The total investigation time was 3.00 (2.00, 4.66) years. The interval of each stage was significantly longer (P < 0.001) in the girls with TS than that in the normal Chinese girls, except for B2–3 (P = 0.011). The uterine volumes of the girls with TS in stages B2 and 3 were greater than those of the control group (P = 0.046), whereas the uterine volume of the control group was inversely greater than that of the TS group among those who reached stages B4 and 5 (P = 0.034). During HRT, the uterine volume grew significantly from all previous stages except for breast stage 5 (B3 vs.2: Z = − 2.031; P = 0.042; B4 vs. 3: Z = − 2.273; P = 0.023; B5 vs. 4: Z = − 1.368; P = 0.171). The paired data of 27 girls with TS showed that the uterine volume (17.93 ± 9.31 ml vs. 13.75 ± 6.67 ml) and width (2.54 ± 0.66 cm vs. 2.22 ± 0.36 cm) increased significantly during artificial cycles compared with before artificial cycles (t = − 2.79 and − 2.51, P = 0.01 and 0.018).
HRT led to normal breast development in girls with TS; half of the girls with TS in our study reached Tanner stage B5, although the uterus ultimately developed suboptimally. The girls’ breasts and uteruses grew quickly at the beginning of HRT (stages B2–4). An optimal HRT regimen for girls with TS may specifically focus on Tanner stages B2–4 and artificial cycles.

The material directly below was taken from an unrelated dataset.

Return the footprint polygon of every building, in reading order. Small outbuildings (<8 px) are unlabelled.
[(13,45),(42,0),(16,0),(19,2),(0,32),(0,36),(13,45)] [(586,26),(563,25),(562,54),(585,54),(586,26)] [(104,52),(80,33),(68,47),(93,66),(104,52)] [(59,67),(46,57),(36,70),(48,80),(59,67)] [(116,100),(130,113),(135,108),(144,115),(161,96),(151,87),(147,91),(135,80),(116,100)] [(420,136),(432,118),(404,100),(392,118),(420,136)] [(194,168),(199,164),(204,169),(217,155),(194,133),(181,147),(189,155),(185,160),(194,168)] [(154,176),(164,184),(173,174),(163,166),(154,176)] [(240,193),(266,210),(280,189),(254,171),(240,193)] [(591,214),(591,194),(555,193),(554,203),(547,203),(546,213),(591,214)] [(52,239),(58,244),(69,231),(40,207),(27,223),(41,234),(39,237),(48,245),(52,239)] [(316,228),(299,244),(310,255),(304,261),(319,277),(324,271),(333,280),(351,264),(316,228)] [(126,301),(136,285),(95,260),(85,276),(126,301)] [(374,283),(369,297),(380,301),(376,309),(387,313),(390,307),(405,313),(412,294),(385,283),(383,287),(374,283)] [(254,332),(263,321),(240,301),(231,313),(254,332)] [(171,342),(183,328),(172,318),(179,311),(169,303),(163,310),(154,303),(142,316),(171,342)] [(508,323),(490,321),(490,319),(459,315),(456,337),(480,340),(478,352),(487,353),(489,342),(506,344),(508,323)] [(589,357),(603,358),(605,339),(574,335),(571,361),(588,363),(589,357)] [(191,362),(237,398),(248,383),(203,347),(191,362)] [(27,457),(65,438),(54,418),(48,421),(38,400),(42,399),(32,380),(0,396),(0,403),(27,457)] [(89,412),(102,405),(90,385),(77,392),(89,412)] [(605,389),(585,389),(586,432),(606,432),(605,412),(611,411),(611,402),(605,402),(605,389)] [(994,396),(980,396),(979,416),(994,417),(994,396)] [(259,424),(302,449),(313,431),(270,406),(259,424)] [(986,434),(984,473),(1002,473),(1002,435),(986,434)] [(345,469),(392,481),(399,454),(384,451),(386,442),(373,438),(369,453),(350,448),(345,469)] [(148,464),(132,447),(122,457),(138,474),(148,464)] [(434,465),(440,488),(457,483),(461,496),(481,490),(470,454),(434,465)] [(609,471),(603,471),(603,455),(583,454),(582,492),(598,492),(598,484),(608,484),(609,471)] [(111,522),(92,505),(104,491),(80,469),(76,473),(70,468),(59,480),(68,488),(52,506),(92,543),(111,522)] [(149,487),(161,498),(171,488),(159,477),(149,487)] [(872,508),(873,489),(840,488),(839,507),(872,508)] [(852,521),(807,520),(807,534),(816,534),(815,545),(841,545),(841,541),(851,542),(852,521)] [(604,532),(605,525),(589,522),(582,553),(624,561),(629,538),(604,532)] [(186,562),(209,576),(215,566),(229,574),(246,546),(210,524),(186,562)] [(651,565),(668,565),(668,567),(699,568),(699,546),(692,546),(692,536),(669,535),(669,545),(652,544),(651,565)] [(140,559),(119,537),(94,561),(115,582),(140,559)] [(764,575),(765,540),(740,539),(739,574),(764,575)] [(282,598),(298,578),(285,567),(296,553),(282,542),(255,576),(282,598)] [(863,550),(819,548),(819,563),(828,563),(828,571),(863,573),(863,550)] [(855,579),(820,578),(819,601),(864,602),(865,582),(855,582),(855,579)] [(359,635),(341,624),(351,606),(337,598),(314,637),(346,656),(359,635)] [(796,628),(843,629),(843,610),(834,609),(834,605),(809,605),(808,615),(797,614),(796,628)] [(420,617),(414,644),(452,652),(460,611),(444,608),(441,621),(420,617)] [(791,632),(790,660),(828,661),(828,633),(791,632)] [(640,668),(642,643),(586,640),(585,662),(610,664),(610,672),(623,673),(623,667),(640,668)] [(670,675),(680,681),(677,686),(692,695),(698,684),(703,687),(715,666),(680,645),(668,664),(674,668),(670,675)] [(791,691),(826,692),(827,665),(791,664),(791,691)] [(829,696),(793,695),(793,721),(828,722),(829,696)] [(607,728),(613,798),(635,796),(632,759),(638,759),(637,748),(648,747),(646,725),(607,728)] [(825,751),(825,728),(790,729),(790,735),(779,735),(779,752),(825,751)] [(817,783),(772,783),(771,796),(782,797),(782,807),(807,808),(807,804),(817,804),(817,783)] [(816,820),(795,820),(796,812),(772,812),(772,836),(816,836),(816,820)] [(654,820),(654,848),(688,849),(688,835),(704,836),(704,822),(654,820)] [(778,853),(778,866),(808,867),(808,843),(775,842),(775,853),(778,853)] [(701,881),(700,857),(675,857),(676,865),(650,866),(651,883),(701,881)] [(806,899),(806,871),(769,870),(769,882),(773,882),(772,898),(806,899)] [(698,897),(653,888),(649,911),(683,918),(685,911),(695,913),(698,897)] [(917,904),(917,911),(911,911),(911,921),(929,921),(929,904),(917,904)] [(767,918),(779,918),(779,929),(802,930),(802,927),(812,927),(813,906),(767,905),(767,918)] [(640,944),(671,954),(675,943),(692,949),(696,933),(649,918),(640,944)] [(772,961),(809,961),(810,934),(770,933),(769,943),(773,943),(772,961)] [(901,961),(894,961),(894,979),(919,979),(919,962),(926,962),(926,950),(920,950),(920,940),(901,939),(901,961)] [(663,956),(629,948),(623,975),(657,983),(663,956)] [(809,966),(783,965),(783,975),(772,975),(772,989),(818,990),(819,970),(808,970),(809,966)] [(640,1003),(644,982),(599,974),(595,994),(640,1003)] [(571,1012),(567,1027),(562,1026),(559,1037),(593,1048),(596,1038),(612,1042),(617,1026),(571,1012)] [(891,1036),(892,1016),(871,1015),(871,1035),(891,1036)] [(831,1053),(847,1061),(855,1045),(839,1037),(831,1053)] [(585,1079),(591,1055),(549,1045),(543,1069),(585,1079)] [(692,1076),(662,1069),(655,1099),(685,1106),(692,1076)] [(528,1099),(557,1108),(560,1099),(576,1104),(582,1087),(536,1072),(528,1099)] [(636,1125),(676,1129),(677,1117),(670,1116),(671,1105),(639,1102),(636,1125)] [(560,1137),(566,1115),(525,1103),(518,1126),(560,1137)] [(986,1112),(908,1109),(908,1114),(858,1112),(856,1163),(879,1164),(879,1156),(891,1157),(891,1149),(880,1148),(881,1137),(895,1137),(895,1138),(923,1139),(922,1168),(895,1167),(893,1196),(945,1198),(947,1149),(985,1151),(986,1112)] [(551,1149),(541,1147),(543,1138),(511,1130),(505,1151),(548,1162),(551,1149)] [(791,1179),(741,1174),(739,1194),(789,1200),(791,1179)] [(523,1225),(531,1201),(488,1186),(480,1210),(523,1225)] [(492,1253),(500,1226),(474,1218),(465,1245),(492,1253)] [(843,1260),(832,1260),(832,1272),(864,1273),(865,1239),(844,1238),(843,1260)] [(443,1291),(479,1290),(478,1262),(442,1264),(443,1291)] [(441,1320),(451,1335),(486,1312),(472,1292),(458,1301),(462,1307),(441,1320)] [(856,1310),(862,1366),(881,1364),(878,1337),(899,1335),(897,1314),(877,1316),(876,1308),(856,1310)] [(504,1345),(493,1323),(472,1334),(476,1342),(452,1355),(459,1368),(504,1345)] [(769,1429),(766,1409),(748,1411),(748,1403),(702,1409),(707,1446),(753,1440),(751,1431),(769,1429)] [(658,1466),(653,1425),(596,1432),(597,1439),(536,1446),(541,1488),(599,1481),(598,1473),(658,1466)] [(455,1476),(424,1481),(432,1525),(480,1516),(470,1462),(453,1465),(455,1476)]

Turner syndrome (TS) manifests as growth retardation, a lack of pubertal development, poor fertility  and a high miscarriage rate of 40–60% [2, 3]. Most girls with TS require hormone replacement therapy (HRT) to induce pubertal development, and mature uterine development allows better preparation for fertilization and a greater likelihood of successful gestation results . However, the recent literature shows that for this population, achieving a mature uterine morphology is not a guarantee, even with HRT . Moreover, some studies have investigated Chinese girls with TS , but to our knowledge, no existing study has examined Chinese girls with TS who were undergoing HRT. To investigate the pubertal development mode of girls with TS, ensure the integrity of the TS puberty database and describe the characteristics of optimal HRT, we conducted a longitudinal study that retrospectively examined 71 Chinese girls with TS who were undergoing HRT.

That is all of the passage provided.